» **Excerpt provided**
__________

Concept Translation: A useful mental model: if the genome is the source code, epigenomics is the runtime configuration. Methylation marks and chromatin states change which parts of the code get executed in which cell types, without altering the code itself. Same source, different behavior - and the configuration is reversible, which is why epigenetic enzymes are drug targets.

Multi-omics integration and its limits

Combining these layers sounds straightforward. In practice, it’s a difficult technical problem. Batch effects across studies, confounding by disease severity or patient demographics, differential dropout in single-cell data, and different noise models across modalities all complicate naive integration. The best-case design, when available, analyzes multi-omics data from the same set of patients rather than integrating across cohorts, so sample-level confounders are controlled. That is rarely possible at GWAS-cohort scales, where multi-omics profiling of every participant is prohibitively expensive. Target-discovery workflows that build evidence from public multi-omics resources need to state these limitations explicitly. Workflows that report “our multi-omics integration identified target X” without addressing them are not making a credible argument.

A useful target-disease evidence package usually includes (a) genetic evidence where it exists, as the anchor, (b) transcriptomic and proteomic evidence in disease tissue that is consistent with the genetic signal, (c) tissue-specificity data (see [tissue-specificity evidence] → Tissue specificity: the safety half of target selection2), and (d) network or pathway context that situates the target in plausible biology. No single layer is enough - the layers have to agree.

Networks and knowledge graphs: evidence beyond single-gene associations

A gene-at-a-time view of the omics stack misses mechanistic context. A gene with moderate genetic support and moderate transcriptomic support may look like a weak target in isolation, yet sit at a critical node in a disease-implicated pathway. In that setting, network position is itself evidence. Target-discovery methodology increasingly builds evidence at the network level as well as the gene level.

The method family is biological graphs and knowledge graphs. Protein-protein interaction networks, gene regulatory networks, gene co-expression networks, metabolic networks, and signaling networks each represent a different axis of biological relationship, and each carries evidence relevant to target linkage. Knowledge graphs integrate these with literature-derived associations, drug-target relationships, disease-gene associations, and related data, producing heterogeneous graphs with multiple types of nodes and relationships that can be queried for evidence patterns around a candidate target.

__________

» **Information supplied**
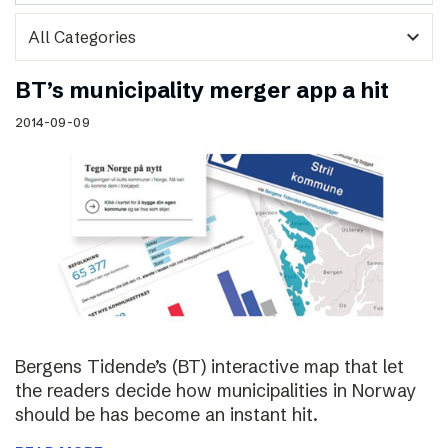
expand_more
BT’s municipality merger app a hit
2014-09-09
Bergens Tidende’s (BT) interactive map that let
the readers decide how municipalities in Norway
should be has become an instant hit.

__________

» **Activities**
[a] Answer these questions from the excerpt on multi-omics target discovery, one answer per line:
(i) In the mental model, what is epigenomics compared to?
(ii) In the best-case design, multi-omics data come from what source?
(iii) Which kind of evidence serves as the anchor in a target-disease evidence package?
[b] Retype part of the excerpt on multi-omics target discovery. Begin at the words "Combining these layers" and stop after "a credible argument.".

» **Solution list**
[a]
(i) The runtime configuration.
(ii) The same set of patients, rather than data integrated across cohorts.
(iii) Genetic evidence, where it exists.

[b]
Combining these layers sounds straightforward. In practice, it’s a difficult technical problem. Batch effects across studies, confounding by disease severity or patient demographics, differential dropout in single-cell data, and different noise models across modalities all complicate naive integration. The best-case design, when available, analyzes multi-omics data from the same set of patients rather than integrating across cohorts, so sample-level confounders are controlled. That is rarely possible at GWAS-cohort scales, where multi-omics profiling of every participant is prohibitively expensive. Target-discovery workflows that build evidence from public multi-omics resources need to state these limitations explicitly. Workflows that report “our multi-omics integration identified target X” without addressing them are not making a credible argument.